US President Donald Trump on Friday said that he will not attend the inauguration ceremony of his successor, Democratic President-elect Joe Biden, on January 20 later this month.
Trump made the announcement from his personal handle on Twitter, apparently addressed to "all of those who have asked".
"To all of those who have asked, I will not be going to the Inauguration on January 20th," posted Donald Trump from his Twitter account.
The tweet comes merely hours after Trump had promised a peaceful transition of power, especially amid a sea of controversies that unfolded over the storming of the US Capitol a day ago.
The violent insurrection at the US Capitol is intensifying scrutiny over security at an inauguration ceremony for President-elect Joe Biden.
Biden and Vice President-elect Kamala Harris will take the oath of office from the Capitol's West Front, one of the very locations where a violent mob overpowered police and stormed the building. They also scaled and occupied the scaffolding and bleachers in place for the ceremonies.
Inauguration plans were already scaled back because of the coronavirus. But the brazen attack raises new questions about preparedness for the event that welcome the new administration after a bitter election.
Roughly 6,200 members of the National Guard from six states - Virginia, Pennsylvania, New York, New Jersey, Delaware and Maryland - will help support the Capitol Police and other law enforcement in Washington for the next 30 days. Inauguration Day road closures may be altered.
That's the same level of security provided during political party conventions or when a dignitary lies in state at the Capitol - but not during a normal congressional session like when rioters breached the building.

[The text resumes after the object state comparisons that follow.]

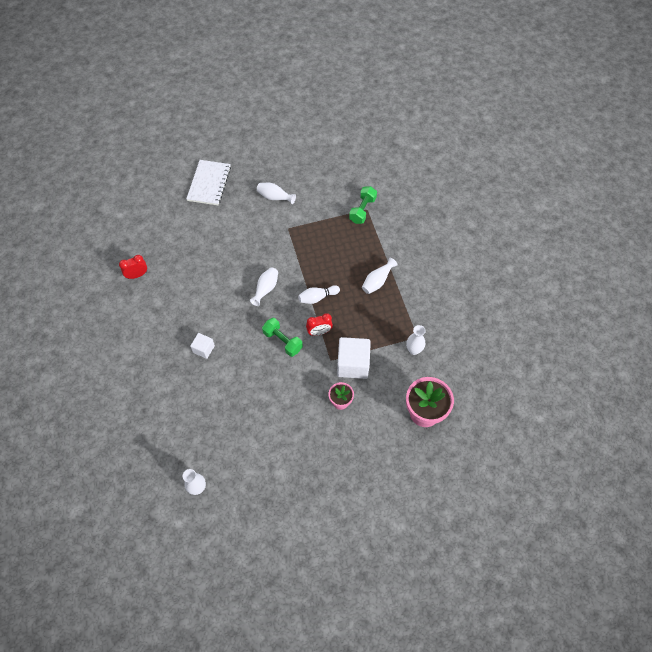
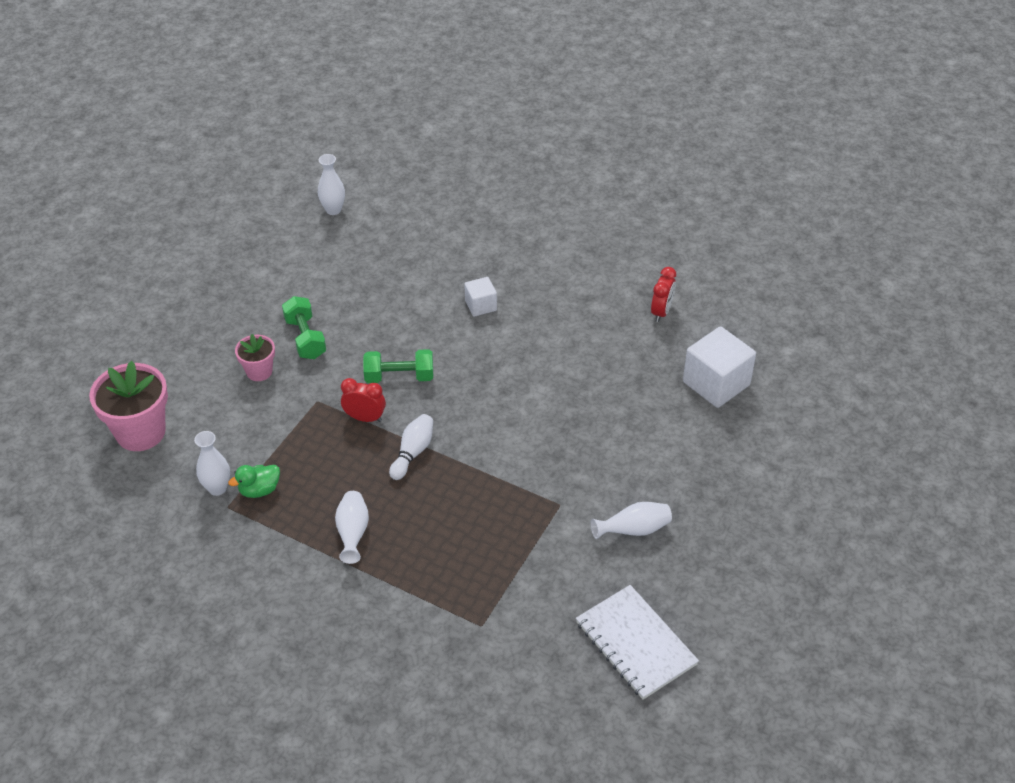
camera: 135 degrees right, 15 degrees down
(209, 183) = (746, 474): white notebook -> white notebook (636, 643)
(266, 289) = (490, 412): white vase -> none
(319, 332) = (365, 418): red clock -> red clock turned 75 degrees clockwise
(353, 364) = (283, 416): white cube -> white cube (716, 383)
(362, 210) = (486, 618): green dumbbell -> green dumbbell (305, 338)
(397, 334) = (259, 490): none -> green duck

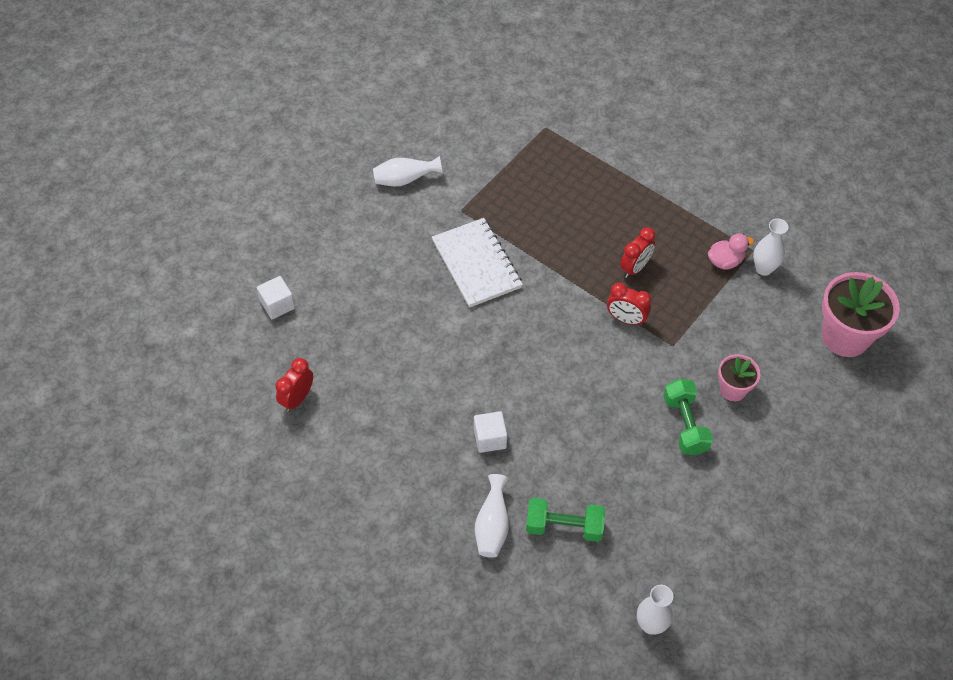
camera: 170 degrees left, 10 degrees up
(259, 490) = (725, 261): green duck -> pink duck
(353, 533) = (642, 211): white vase -> white vase (492, 526)
(358, 469) = (635, 268): none -> red clock
(399, 377) = (588, 360): green dumbbell -> green dumbbell (564, 527)
(413, 453) = (583, 277): white bowling pin -> none
(636, 643) = (431, 99): white notebook -> white notebook (476, 264)
(716, 383) = (277, 305): white cube -> white cube, size x0.55

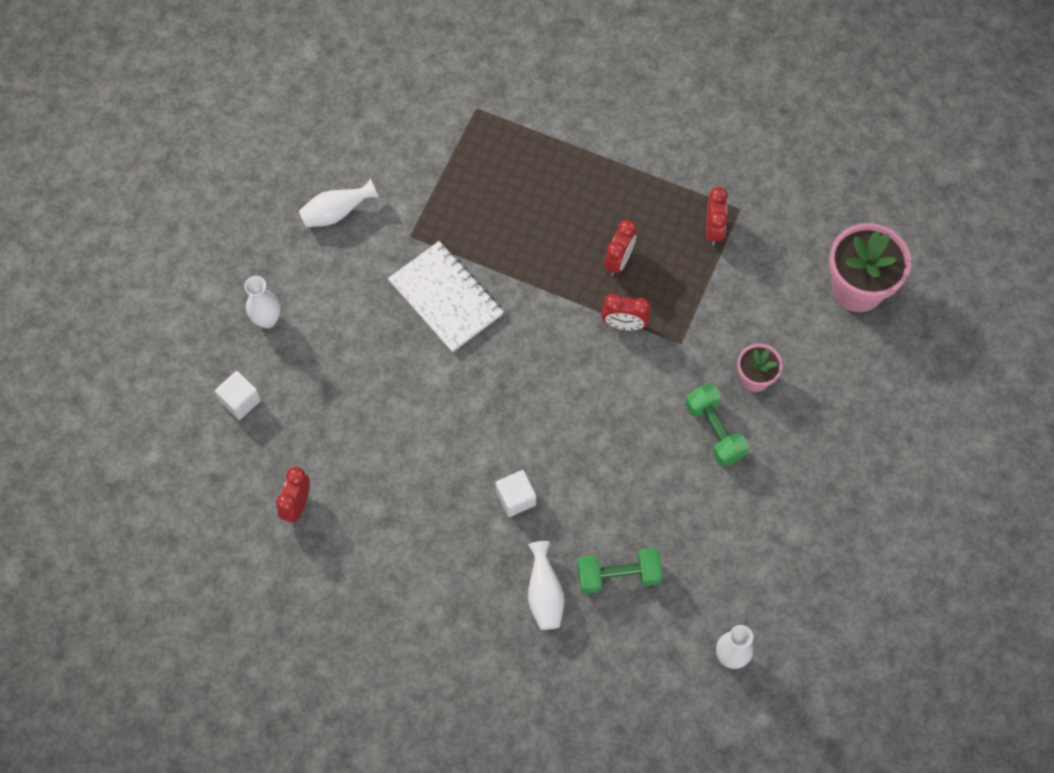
camera: 15 degrees left, 10 degrees up
(725, 261) = (713, 229): pink duck -> red clock
(764, 268) = (756, 228): white vase -> white vase (267, 319)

Outgoing President Donald Trump hasn't made that easy. He has falsely argued that the election was stolen, a claim that has been rejected by fellow Republicans in critical swing states and his recently departed attorney general. His many legal challenges were roundly dismissed as meritless, including by conservative judges he appointed.
A Trump rally in front of the White House on Wednesday helped rile up the mob that later stormed the Capitol.
The outgoing president has skipped the incoming president's swearing-in only three times in U.S. history, and the last one to do so was Andrew Johnson 152 years ago. Trump only acknowledged the upcoming transfer of power after the capital was stormed. Vice President Mike Pence plans to attend the ceremony.
Former President Jimmy Carter has announced he wouldn't be there, the first inauguration the 96-year-old will miss since he himself was sworn into office in 1977. He has mostly stayed home amid the pandemic. Former Presidents George W. Bush and Bill Clinton will be on hand.
Inauguration organisers had already urged supporters not to come to Washington in person because of the pandemic. Viewing stands built to hold crowds of onlookers in front of the White House were recently dismantled.